What is your all time favourite Mega Drive game and why?
Possibly the original Sonic the Hedgehog, just because it really was the first Mega Drive game that actually looked like something you couldn’t do on any other machine at the time. It was fast (really fast), stylish, cool, and it was amazing fun. I remember looking at it playing in the window of Rumbelows, next to Super Mario World, and it looked way better (in hindsight, SMW was obviously technically better). But that was what truly defined Sega and Nintendo fans at the time – superficial looks, instant gratification and cool versus technical edge, depth and challenge. I was an instant gratification junkie, still am. Funnily enough, I was just in Asia playing poker, sitting next a guy who is now a director of an online betting site, and I told him I used to write for games mags. “I know,” he said. “I used to read your stuff.” Which was spooky. Then he said, “I was on Gamesmaster once, for completing Act One of Sonic the Hedgehog in the fastest time.” “26 seconds,” I said instantly, and we both laughed knowigly. If you can’t do that, you never played your Mega Drive properly.
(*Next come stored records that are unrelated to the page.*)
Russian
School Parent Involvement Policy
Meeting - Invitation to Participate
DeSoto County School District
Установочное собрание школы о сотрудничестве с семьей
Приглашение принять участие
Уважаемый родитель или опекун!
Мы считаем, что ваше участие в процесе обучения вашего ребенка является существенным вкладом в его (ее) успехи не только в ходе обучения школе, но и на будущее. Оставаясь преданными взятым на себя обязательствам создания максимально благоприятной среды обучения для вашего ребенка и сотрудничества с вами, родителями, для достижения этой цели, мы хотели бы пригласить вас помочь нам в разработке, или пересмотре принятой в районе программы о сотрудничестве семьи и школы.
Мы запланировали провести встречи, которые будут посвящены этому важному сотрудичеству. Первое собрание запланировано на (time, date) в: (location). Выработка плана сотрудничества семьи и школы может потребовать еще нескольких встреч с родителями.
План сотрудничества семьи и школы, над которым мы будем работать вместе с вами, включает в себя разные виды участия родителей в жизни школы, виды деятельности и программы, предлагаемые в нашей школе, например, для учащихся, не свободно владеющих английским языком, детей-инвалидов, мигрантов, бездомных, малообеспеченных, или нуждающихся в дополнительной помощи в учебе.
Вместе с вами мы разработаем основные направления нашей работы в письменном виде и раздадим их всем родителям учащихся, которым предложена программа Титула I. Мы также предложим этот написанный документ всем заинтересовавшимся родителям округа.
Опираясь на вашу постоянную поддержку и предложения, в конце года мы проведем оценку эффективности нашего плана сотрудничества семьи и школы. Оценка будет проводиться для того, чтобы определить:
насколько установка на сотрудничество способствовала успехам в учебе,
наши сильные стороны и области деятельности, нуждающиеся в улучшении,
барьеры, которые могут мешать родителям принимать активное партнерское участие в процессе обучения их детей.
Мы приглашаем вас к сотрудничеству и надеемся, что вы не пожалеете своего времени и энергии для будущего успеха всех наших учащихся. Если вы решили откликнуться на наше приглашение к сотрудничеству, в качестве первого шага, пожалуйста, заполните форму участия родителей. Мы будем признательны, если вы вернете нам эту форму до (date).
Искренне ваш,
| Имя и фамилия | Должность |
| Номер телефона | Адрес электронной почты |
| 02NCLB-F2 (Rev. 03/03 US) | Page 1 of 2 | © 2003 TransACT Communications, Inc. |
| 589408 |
What is your favourite Sega series and why?
That would be the Virtua Fighter series, but you’re talking Mega Drive, right? As a series, the Sonic games, I guess, because they were all monumentally cool (I’m not including Spinball, and that s*!tty isometric one), and each one appeared at a defining moment in my Mega Drive history. Sonic 1 spurred me to get my job, Sonic 2 was around just when the world went Mega Drive mad (and we partied with Right Said Fred and Cathy Dennis at Hamleys), and Sonic 3 appeared during the peak of the machine’s technical power. I didn’t like his cross-eyed, waddling look though. I’m convinced the Americans were behind that freakshow.